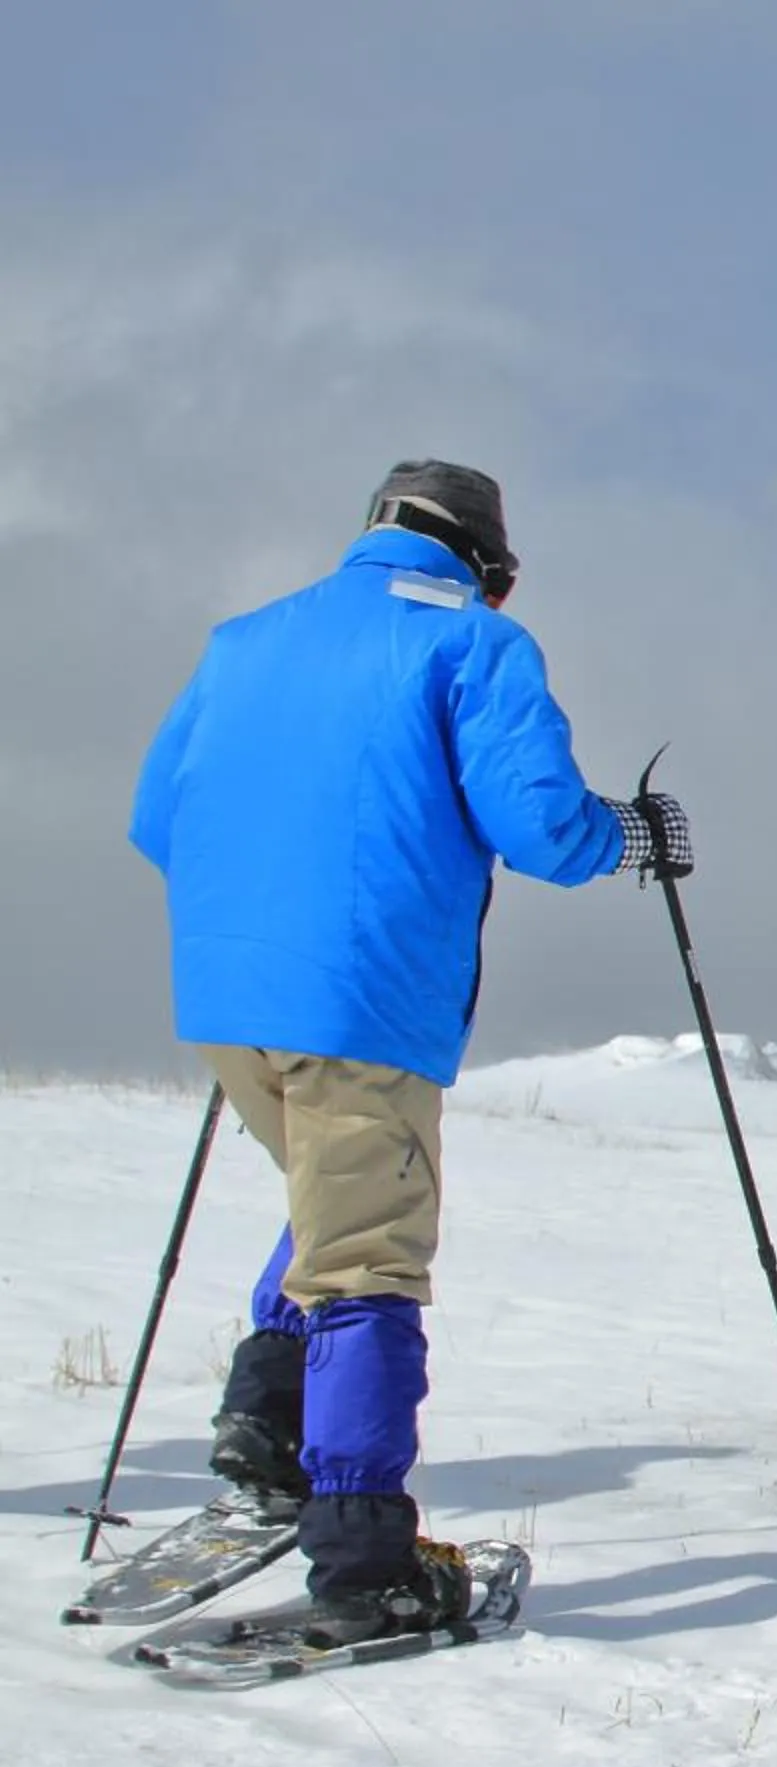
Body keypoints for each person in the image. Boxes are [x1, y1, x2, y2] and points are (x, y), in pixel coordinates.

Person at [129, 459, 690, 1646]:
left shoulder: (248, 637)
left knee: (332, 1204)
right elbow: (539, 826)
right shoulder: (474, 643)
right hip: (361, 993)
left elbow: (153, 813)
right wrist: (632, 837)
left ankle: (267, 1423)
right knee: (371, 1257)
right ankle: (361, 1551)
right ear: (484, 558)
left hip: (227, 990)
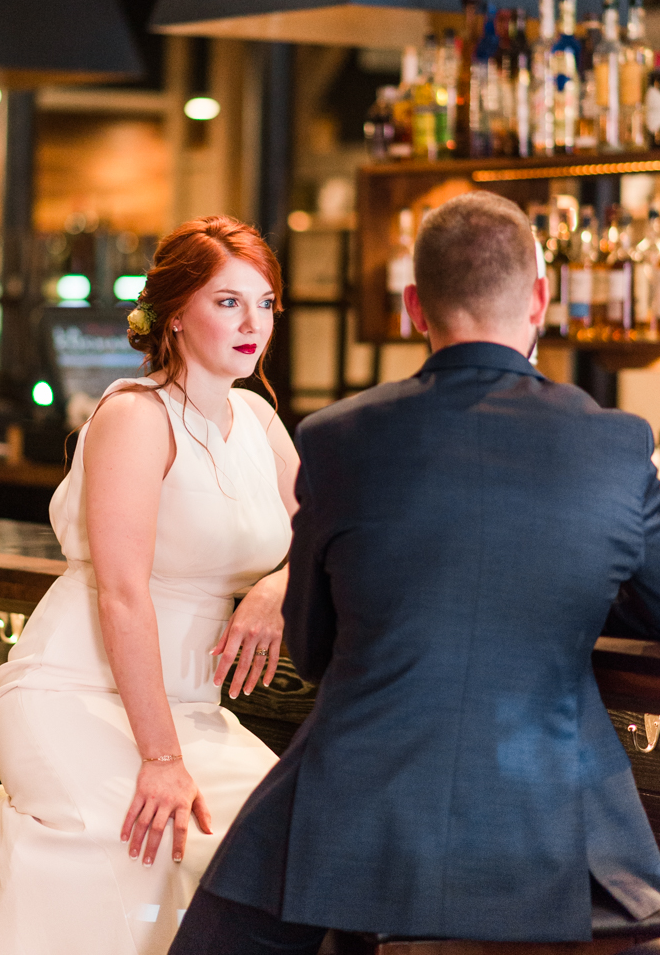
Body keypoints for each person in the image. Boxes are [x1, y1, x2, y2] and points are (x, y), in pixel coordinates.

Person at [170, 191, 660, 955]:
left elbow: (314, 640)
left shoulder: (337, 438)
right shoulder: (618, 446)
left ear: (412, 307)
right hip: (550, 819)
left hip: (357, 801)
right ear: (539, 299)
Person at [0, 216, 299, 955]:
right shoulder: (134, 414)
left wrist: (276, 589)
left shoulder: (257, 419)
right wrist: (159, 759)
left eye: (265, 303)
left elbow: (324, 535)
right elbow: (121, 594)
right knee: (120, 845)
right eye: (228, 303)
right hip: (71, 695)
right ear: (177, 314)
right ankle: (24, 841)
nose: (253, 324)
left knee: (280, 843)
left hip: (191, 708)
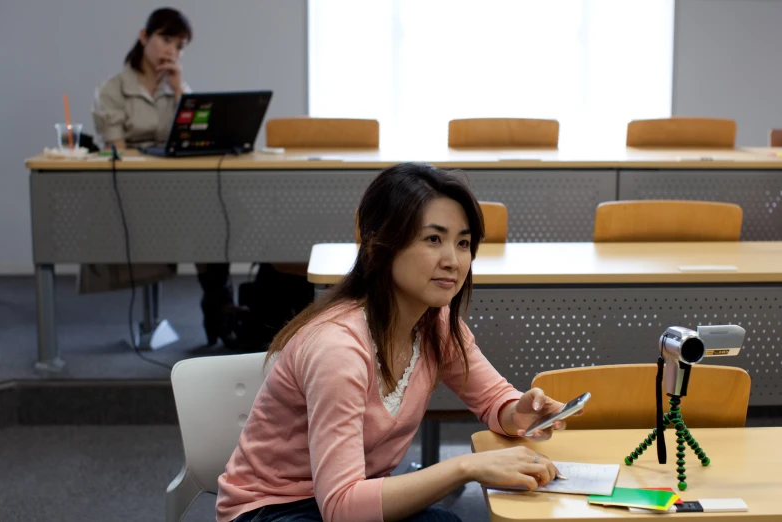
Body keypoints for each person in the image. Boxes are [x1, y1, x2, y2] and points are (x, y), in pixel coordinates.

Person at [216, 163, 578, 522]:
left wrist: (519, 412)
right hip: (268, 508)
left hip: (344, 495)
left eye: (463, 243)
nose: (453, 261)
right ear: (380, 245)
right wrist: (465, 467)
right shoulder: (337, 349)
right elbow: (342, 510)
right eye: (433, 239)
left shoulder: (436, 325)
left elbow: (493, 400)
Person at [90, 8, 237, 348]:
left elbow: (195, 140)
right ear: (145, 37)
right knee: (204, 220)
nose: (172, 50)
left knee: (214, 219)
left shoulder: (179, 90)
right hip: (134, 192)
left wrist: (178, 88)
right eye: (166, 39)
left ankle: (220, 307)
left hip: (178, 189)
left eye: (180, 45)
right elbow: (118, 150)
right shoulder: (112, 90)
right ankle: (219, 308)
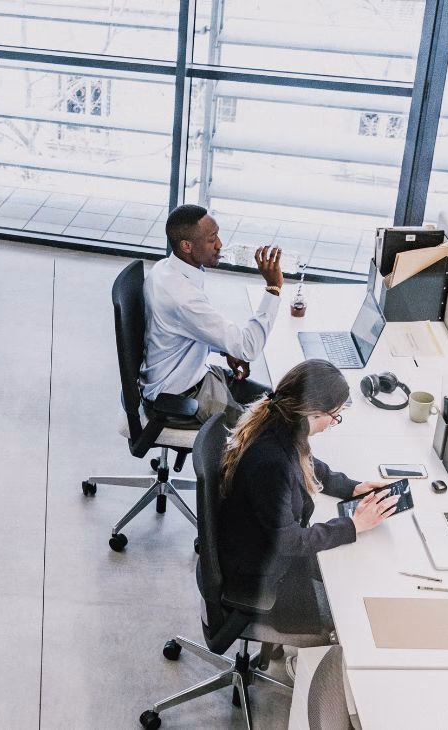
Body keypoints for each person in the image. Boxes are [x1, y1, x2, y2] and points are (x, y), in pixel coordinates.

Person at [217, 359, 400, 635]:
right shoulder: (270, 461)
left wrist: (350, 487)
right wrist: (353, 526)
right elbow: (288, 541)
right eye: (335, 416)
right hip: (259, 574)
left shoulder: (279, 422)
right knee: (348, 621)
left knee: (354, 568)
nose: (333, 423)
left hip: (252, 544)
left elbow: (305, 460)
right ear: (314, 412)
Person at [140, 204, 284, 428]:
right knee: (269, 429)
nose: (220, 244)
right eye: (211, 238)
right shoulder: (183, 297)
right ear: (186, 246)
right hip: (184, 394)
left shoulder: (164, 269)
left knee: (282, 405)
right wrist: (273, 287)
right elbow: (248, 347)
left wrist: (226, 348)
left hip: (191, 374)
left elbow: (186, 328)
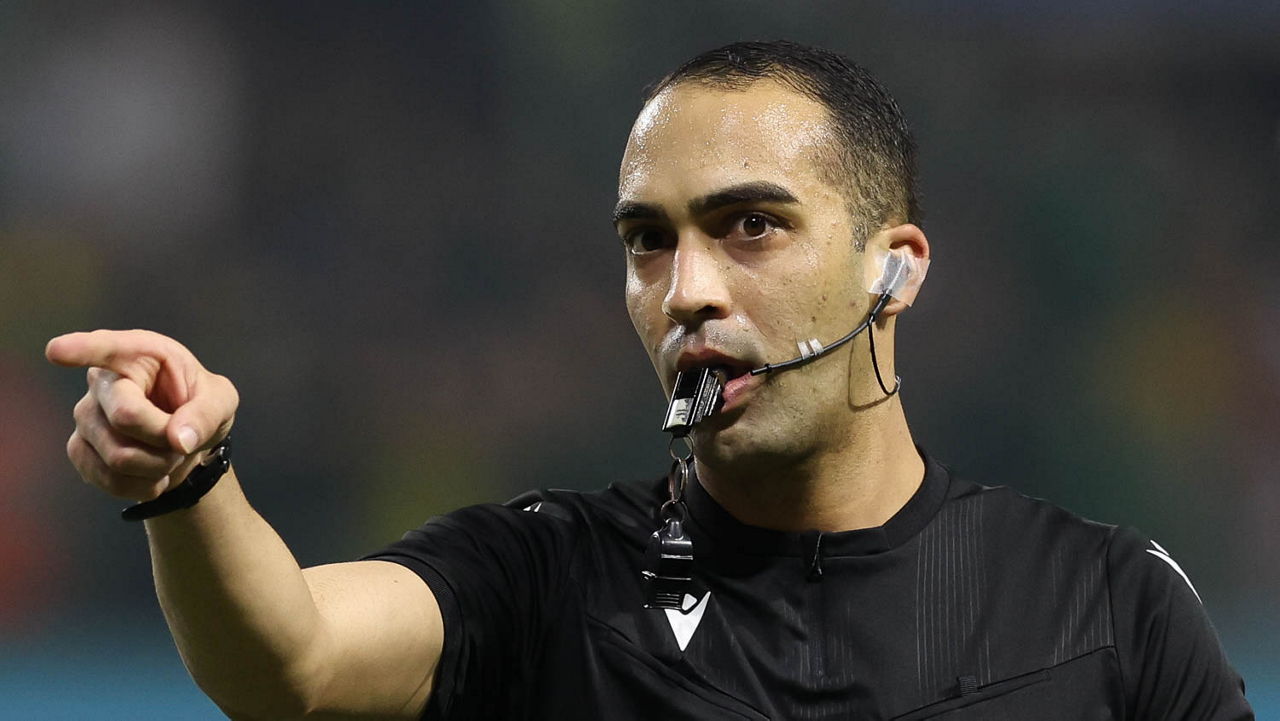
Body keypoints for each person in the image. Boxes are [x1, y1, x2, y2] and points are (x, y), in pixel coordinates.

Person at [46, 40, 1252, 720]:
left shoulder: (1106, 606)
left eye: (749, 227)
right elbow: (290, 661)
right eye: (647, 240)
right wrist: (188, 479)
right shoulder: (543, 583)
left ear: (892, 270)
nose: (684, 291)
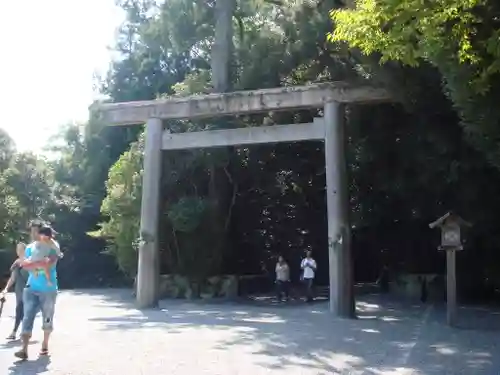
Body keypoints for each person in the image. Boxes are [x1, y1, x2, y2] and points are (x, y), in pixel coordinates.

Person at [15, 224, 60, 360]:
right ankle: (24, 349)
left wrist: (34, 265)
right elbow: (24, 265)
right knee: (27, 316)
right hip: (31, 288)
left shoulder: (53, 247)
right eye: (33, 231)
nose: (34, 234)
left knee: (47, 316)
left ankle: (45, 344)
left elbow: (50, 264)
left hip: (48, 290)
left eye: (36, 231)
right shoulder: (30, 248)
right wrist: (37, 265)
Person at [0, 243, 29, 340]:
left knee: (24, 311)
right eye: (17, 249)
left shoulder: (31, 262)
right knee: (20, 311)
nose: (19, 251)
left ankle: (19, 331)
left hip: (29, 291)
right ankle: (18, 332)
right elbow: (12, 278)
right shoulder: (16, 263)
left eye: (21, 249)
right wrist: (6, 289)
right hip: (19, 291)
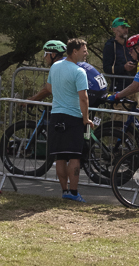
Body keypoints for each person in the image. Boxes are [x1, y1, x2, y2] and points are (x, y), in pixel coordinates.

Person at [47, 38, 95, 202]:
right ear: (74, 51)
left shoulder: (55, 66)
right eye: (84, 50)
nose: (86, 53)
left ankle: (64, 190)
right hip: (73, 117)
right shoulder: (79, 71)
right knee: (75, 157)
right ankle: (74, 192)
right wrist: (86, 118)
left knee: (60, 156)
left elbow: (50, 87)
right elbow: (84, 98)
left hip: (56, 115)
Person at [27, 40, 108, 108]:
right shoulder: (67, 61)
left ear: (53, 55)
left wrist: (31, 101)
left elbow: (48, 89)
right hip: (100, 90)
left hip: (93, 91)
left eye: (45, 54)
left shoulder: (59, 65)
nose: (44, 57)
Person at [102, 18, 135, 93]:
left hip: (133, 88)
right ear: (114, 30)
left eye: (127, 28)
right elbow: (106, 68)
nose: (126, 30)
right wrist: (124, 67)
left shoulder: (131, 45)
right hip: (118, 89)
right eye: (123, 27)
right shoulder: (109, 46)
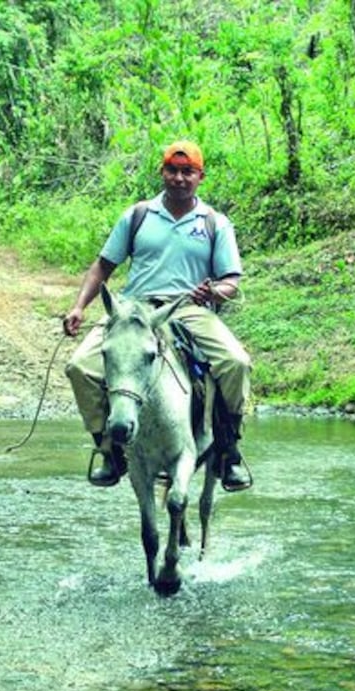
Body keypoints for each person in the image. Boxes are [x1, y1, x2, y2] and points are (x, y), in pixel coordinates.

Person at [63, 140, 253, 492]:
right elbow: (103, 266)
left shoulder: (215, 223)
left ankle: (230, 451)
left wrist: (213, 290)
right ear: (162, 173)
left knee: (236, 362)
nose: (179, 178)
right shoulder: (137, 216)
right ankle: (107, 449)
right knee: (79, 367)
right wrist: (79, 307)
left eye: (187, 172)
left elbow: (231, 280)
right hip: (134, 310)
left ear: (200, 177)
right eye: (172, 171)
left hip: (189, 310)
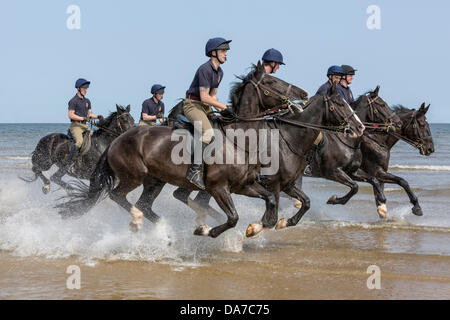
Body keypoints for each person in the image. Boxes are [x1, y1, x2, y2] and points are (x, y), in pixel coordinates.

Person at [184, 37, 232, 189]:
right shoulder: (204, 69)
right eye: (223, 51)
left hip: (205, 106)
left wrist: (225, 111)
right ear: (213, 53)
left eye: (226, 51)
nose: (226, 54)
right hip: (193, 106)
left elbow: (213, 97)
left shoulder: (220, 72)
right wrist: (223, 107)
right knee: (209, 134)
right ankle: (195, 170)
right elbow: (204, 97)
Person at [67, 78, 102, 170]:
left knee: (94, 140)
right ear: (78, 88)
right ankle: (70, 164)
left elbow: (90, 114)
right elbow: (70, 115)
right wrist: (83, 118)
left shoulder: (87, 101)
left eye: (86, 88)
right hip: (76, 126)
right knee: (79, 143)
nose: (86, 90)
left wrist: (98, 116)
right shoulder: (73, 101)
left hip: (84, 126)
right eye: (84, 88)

================

-- Assigned task --
Write out exactly the lines that fall from the line with "right eye: (84, 50)" to the line with "right elbow: (84, 98)" in the records above, keeping both ends.

-- Answer space --
right eye: (84, 50)
nose: (86, 53)
left ankle: (64, 190)
right hip: (73, 117)
right shoulder: (79, 71)
right knee: (75, 157)
right ankle: (74, 192)
right wrist: (86, 118)
left knee: (60, 156)
left elbow: (50, 87)
right elbow: (84, 98)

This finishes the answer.